Il éprouvait un attachement particulier pour le pape Célestin V
Les points de convergence entre Benoît XVI et son (très) lointain prédécesseur Célestin V ont été largement approfondis par le prêtre Stéphane Lemessin, sur son blog hébergé par le site de La Croix. Coïncidence ? Le pape Célestin V est l'un des seuls papes à avoir démissionné dans l'histoire, quelques semaines après avoir été élu contre son gré, en 1294. Très vite, il avait abdiqué, par humilité et pour des raisons de santé.

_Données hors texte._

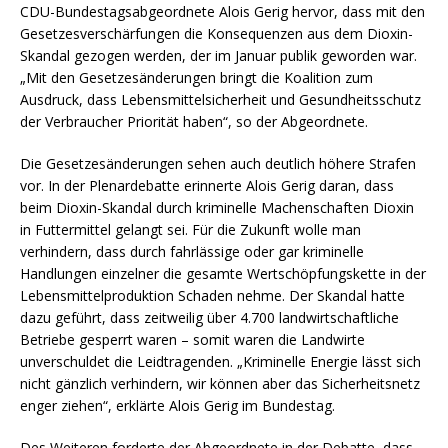
CDU-Bundestagsabgeordnete Alois Gerig hervor, dass mit den
Gesetzesverschärfungen die Konsequenzen aus dem Dioxin-
Skandal gezogen werden, der im Januar publik geworden war.
„Mit den Gesetzesänderungen bringt die Koalition zum
Ausdruck, dass Lebensmittelsicherheit und Gesundheitsschutz
der Verbraucher Priorität haben“, so der Abgeordnete.
Die Gesetzesänderungen sehen auch deutlich höhere Strafen
vor. In der Plenardebatte erinnerte Alois Gerig daran, dass
beim Dioxin-Skandal durch kriminelle Machenschaften Dioxin
in Futtermittel gelangt sei. Für die Zukunft wolle man
verhindern, dass durch fahrlässige oder gar kriminelle
Handlungen einzelner die gesamte Wertschöpfungskette in der
Lebensmittelproduktion Schaden nehme. Der Skandal hatte
dazu geführt, dass zeitweilig über 4.700 landwirtschaftliche
Betriebe gesperrt waren – somit waren die Landwirte
unverschuldet die Leidtragenden. „Kriminelle Energie lässt sich
nicht gänzlich verhindern, wir können aber das Sicherheitsnetz
enger ziehen“, erklärte Alois Gerig im Bundestag.
Des Weiteren forderte der Abgeordnete in der Debatte, dass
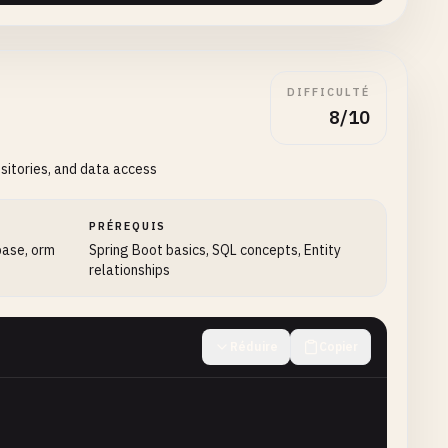
DIFFICULTÉ
8/10
sitories, and data access
PRÉREQUIS
base, orm
Spring Boot basics, SQL concepts, Entity
relationships
Réduire
Copier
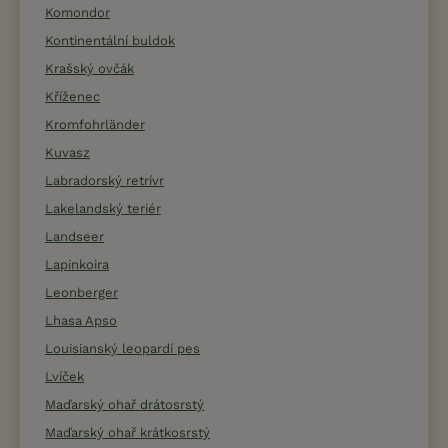
Komondor
Kontinentální buldok
Krašský ovčák
Kříženec
Kromfohrländer
Kuvasz
Labradorský retrívr
Lakelandský teriér
Landseer
Lapinkoira
Leonberger
Lhasa Apso
Louisianský leopardí pes
Lvíček
Maďarský ohař drátosrstý
Maďarský ohař krátkosrstý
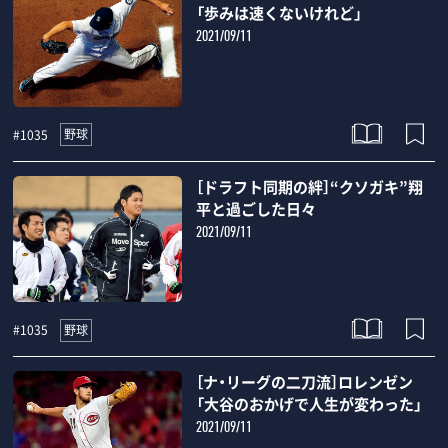
「歩みは速くないけれど」
2021/09/11
野球
#1035
［ドラフト同期の絆］“クソガキ”翔
平と過ごした日々
2021/09/11
野球
#1035
［ナ・リーグの二刀流］ロレンゼン
「大谷のおかげで人生が変わった」
2021/09/11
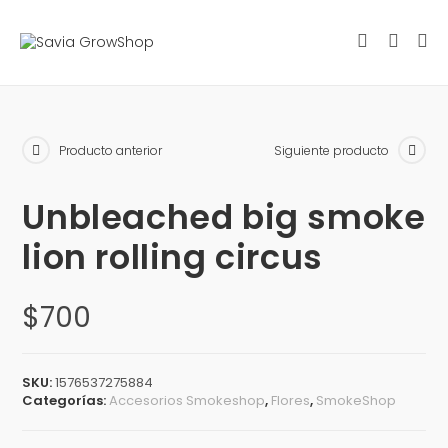
Producto anterior
Siguiente producto
Unbleached big smoke
lion rolling circus
$
700
SKU:
1576537275884
Categorías:
Accesorios Smokeshop
,
Flores
,
SmokeShop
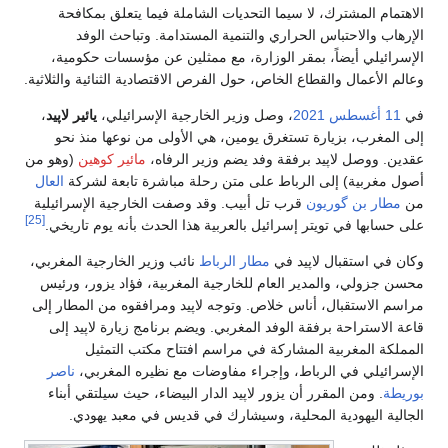
الاهتمام المشترك، لا سيما التحديات الشاملة فيما يتعلق بمكافحة
الإرهاب والاحتباس الحراري والتنمية المستدامة. وتباحث الوفد
الإسرائيلي أيضاً، بمقر الوزارة، مع ممثلين عن مؤسسات حكومية،
وعالم الأعمال والقطاع الخاص، حول الفرص الاقتصادية الثنائية والثلاثية.
في
11 أغسطس
2021
، وصل وزير الخارجية الإسرائيلي،
يائير لاپيد
،
إلى المغرب، بزيارة تستغرق يومين، هي الأولى من نوعها منذ نحو
عقدين. ووصل لاپيد برفقة وفد يضم وزير الرفاه،
مائير كوهين
(وهو من
أصول مغربية) إلى الرباط على متن رحلة مباشرة تابعة لشركة
العال
من
مطار بن گوريون
قرب تل أبيب. وقد وصفت الخارجية الإسرائيلية
[25]
على حسابها في تويتر إسرائيل بالعربية هذا الحدث بأنه يوم تاريخي.
وكان في استقبال لاپيد في
مطار الرباط
نائب وزير الخارجية المغربي،
محسن جزولي، والمدير العام للخارجية المغربية، فؤاد يزور، ورئيس
مراسم الاستقبال، أناس خلاص. وتوجه لاپيد ومرافقوه من المطار إلى
قاعة الاستراحة برفقة الوفد المغربي. ويضم برنامج زيارة لاپيد إلى
المملكة المغربية المشاركة في مراسم افتتاح مكتب التمثيل
الإسرائيلي في الرباط، وإجراء مفاوضات مع نظيره المغربي،
ناصر
بوريطة
. ومن المقرر أن يزور لاپيد الدار البيضاء، حيث سيلتقي أبناء
الجالية اليهودية المحلية، وسيشارك في قديس في معبد يهودي.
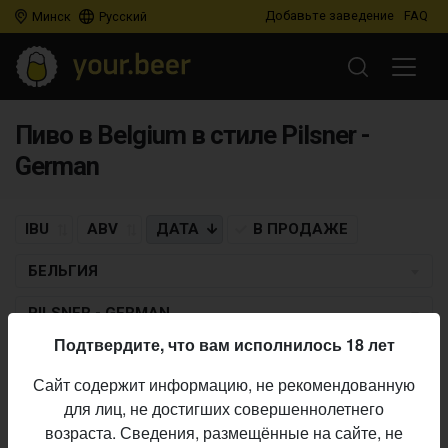
Добавьте заведение
FAQ
Минск
Русский
Пиво в Belgium в стиле Pilsner -
German
IBU
ABV
ДАТА
В ПРОДАЖЕ
БЕЛЬГИЯ
PILSNER - GERMAN
Подтвердите, что вам исполнилось 18 лет
BROUWERIJ CORNELISSEN
Сайт содержит информацию, не рекомендованную
Cornelissen Luxury Lager
для лиц, не достигших совершеннолетнего
Pilsner - German
• 5,5% ABV • 20 IBU •
13.07.2017
возраста. Сведения, размещённые на сайте, не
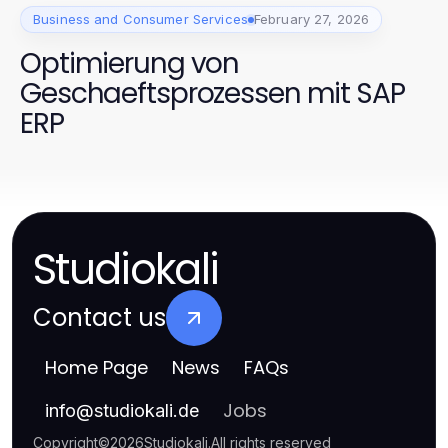
Business and Consumer Services
February 27, 2026
Optimierung von
Geschaeftsprozessen mit SAP
ERP
Studiokali
Contact us
Home Page
News
FAQs
Jobs
info
@
studiokali.de
Copyright
©
2026
Studiokali
.
All rights reserved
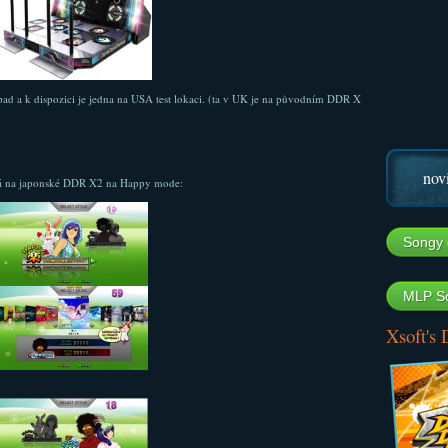
d a k dispozici je jedna na USA test lokaci. (ta v UK je na původním DDR X
nov
dá na japonské DDR X2 na Happy mode:
Songy 
MLP So
Xsoft's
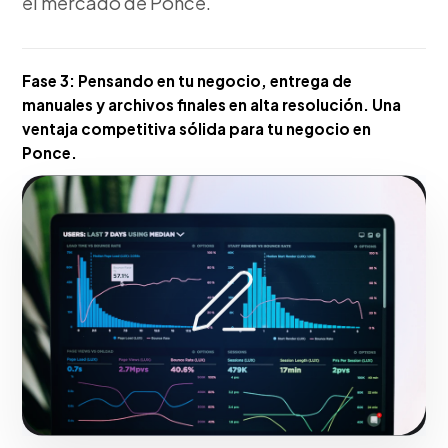
el mercado de Ponce.
Fase 3:
Pensando en tu negocio, entrega de
manuales y archivos finales en alta resolución. Una
ventaja competitiva sólida para tu negocio en
Ponce.
Hacerlo realidad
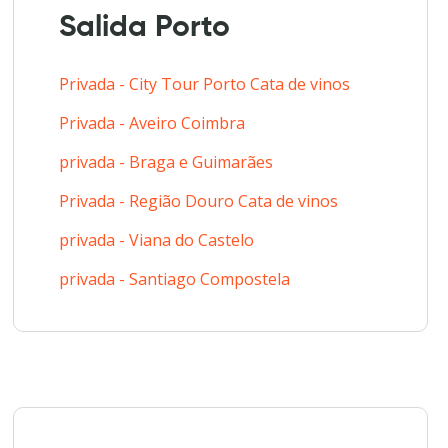
Salida Porto
Privada - City Tour Porto Cata de vinos
Privada - Aveiro Coimbra
privada - Braga e Guimarães
Privada - Região Douro Cata de vinos
privada - Viana do Castelo
privada - Santiago Compostela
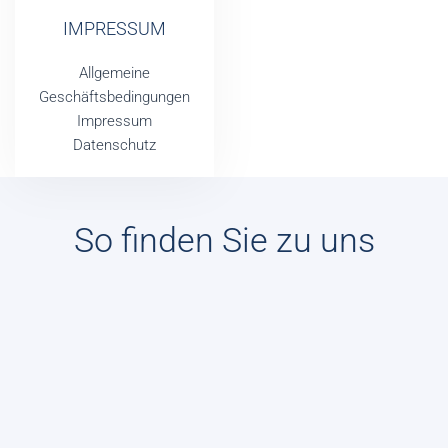
IMPRESSUM
Allgemeine
Geschäftsbedingungen
Impressum
Datenschutz
So finden Sie zu uns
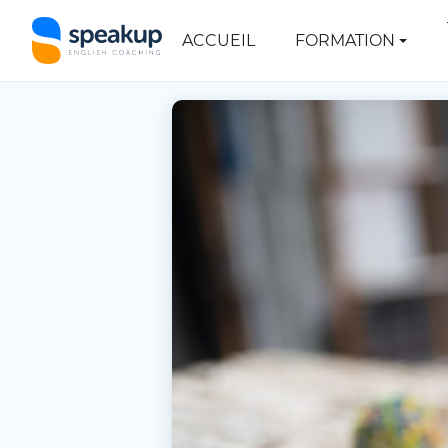
ACCUEIL
FORMATION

En avril 2009, Benoît XVI lui a rendu hommage, lors de sa visite à L'Aquila (Italie), après le dramatique tremblement de terre, en déposant le pallium – une sorte d'étole – qu'il portait lors de son intronisation, sur le gisant de son prédécesseur.
Un an plus tard, le 4 juillet 2010, Benoît XVI loue à nouveau la mémoire de Célestin V dans une homélie prononcée à Sulmona (Italie), fait remarquer Stéphane Lemessin, qui en rapporte de longs passages. "Je voudrais alors tirer plusieurs enseignements de la vie de saint Pietro Celestino [Célestin V], valables également à notre époque." De quoi ériger ce dernier en modèle. "Certainement que la tendresse particulière de Benoît XVI pour Célestin V lui aura donné l’énergie et la force de prendre cette décision", conclut Stéphane Lemessin.

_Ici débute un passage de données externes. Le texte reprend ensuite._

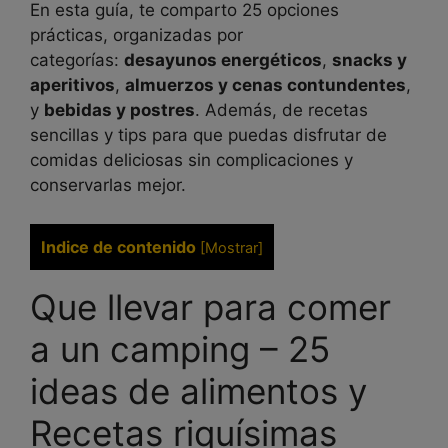
En esta guía, te comparto 25 opciones
prácticas, organizadas por
categorías:
desayunos energéticos
,
snacks y
aperitivos
,
almuerzos y cenas contundentes
,
y
bebidas y postres
. Además, de recetas
sencillas y tips para que puedas disfrutar de
comidas deliciosas sin complicaciones y
conservarlas mejor.
Indice de contenido
[
Mostrar
]
Que llevar para comer
a un camping – 25
ideas de alimentos y
Recetas riquísimas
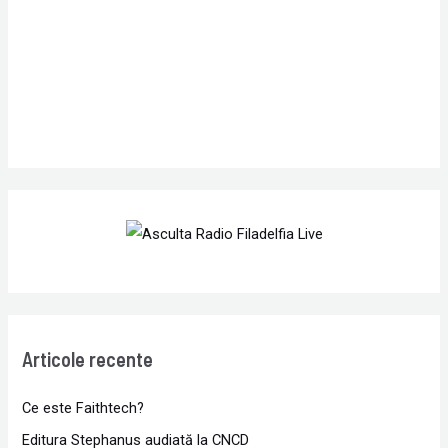
r
:
Articole recente
Ce este Faithtech?
Editura Stephanus audiată la CNCD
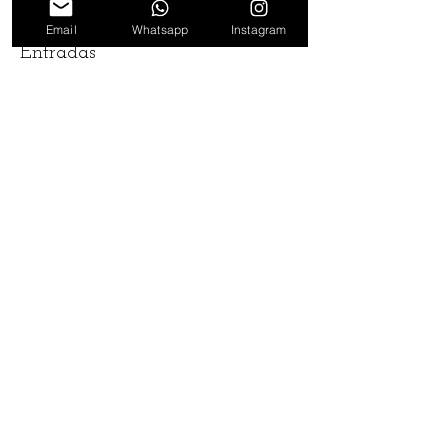
Email
Whatsapp
Instagram
Entradas
Venta finalizada
Tipo de entrada
Entrada general
Leer más
Precio
$ 2.500,00
Seguinos en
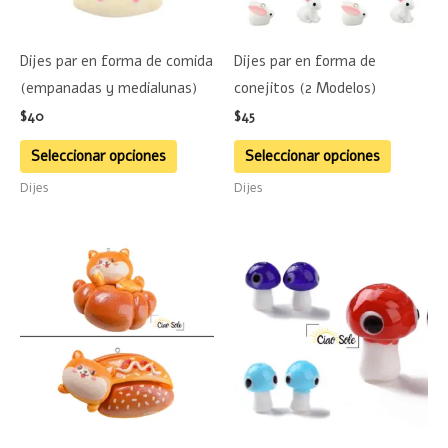
opciones
opciones
se
se
Dijes par en forma de comida
Dijes par en forma de
pueden
pueden
(empanadas y medialunas)
conejitos (2 Modelos)
elegir
elegir
$
40
$
45
en
en
la
la
Seleccionar opciones
Seleccionar opciones
página
página
Dijes
Dijes
de
de
producto
product
Este
Este
producto
product
tiene
tiene
múltiples
múltiple
variantes.
variante
Las
Las
opciones
opciones
se
se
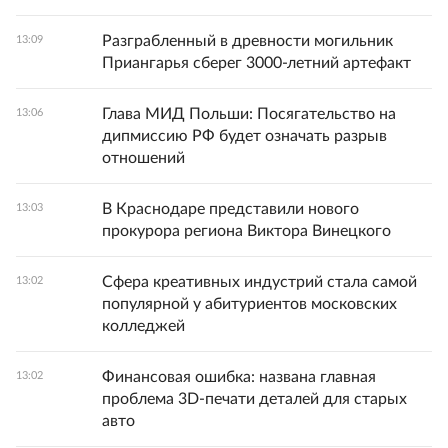
Разграбленный в древности могильник
13:09
Приангарья сберег 3000-летний артефакт
Глава МИД Польши: Посягательство на
13:06
дипмиссию РФ будет означать разрыв
отношений
В Краснодаре представили нового
13:03
прокурора региона Виктора Винецкого
Сфера креативных индустрий стала самой
13:02
популярной у абитуриентов московских
колледжей
Финансовая ошибка: названа главная
13:02
проблема 3D-печати деталей для старых
авто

Il faisait des visites appuyées au cardinal Angelo Scola
Benoît XVI nomme Angelo Scola archevêque de Milan en 2011. Beaucoup d'observateurs, dont l'hebdomadaire La Vie, soulignent à l'époque la proximité intellectuelle entre les deux hommes. "Par une superbe ironie, c'est un Benoît XVI en pleine forme qui a appuyé sur la gâchette des spéculations à propos du prochain conclave". Une missive rendue publique par Federico Lombardi, porte-parole du pape, précisait d'ailleurs que le souverain pontife aurait "déjà clandestinement désigné son successeur en la personne du cardinal Angelo Scola", rapportait Paris Match, en avril 2012.

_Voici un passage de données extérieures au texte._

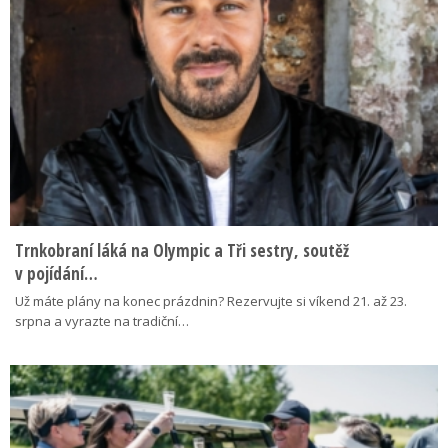
Trnkobraní láká na Olympic a Tři sestry, soutěž
v pojídání…
Už máte plány na konec prázdnin? Rezervujte si víkend 21. až 23.
srpna a vyrazte na tradiční…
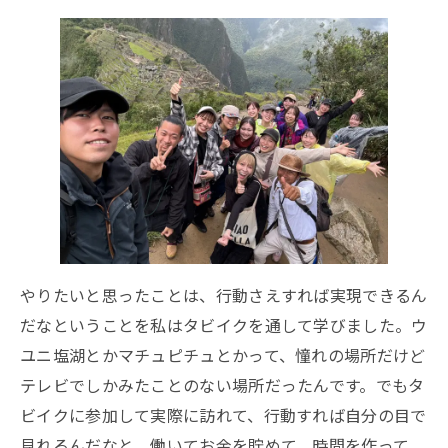
やりたいと思ったことは、行動さえすれば実現できるん
だなということを私はタビイクを通して学びました。ウ
ユニ塩湖とかマチュピチュとかって、憧れの場所だけど
テレビでしかみたことのない場所だったんです。でもタ
ビイクに参加して実際に訪れて、行動すれば自分の目で
見れるんだなと。働いてお金を貯めて、時間を作って、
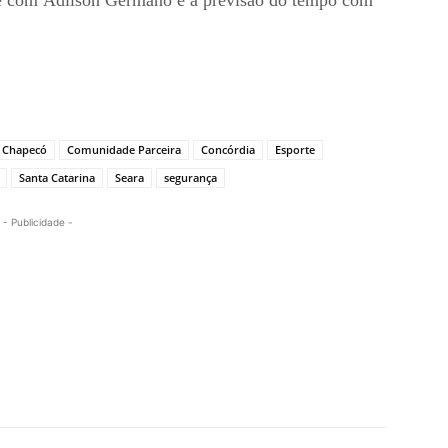
Chapecó
Comunidade Parceira
Concórdia
Esporte
Santa Catarina
Seara
segurança
- Publicidade -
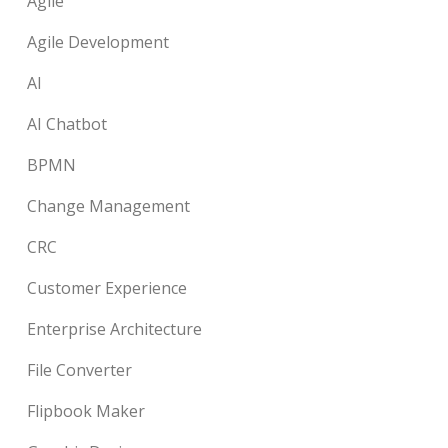
Agile
Agile Development
AI
AI Chatbot
BPMN
Change Management
CRC
Customer Experience
Enterprise Architecture
File Converter
Flipbook Maker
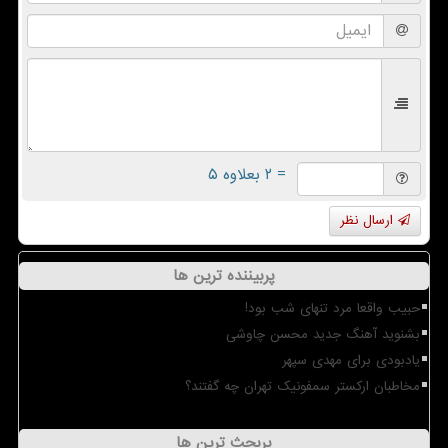
= ۲ بعلاوه ۵
ارسال نظر
پربیننده ترین ها
حبیب واقعا مرد تنهای شب بود!
بشنوید آهنگ جدید محسن چاوشی
یادبودی برای مهدی سپهر
مخاطبان ارکستر سمفونیک تهران چه گفتند؟
پربحث ترین ها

Philippe Harrouard, journaliste et spécialiste des questions religieuses, est revenu sur ce point, lundi au JT de France 2. "Le pape Benoît XVI lui a rendu visite dans son diocèse deux fois, et certains se sont demandés si ce n'était pas une façon de dire : ce serait bien que ce soit mon successeur." En 2005, Angelo Scola était un papabile, c'est-à-dire l'un des candidats sérieux au pontificat. Fait inédit, il pourrait bien triompher grâce à la confiance accordée par un autre pape.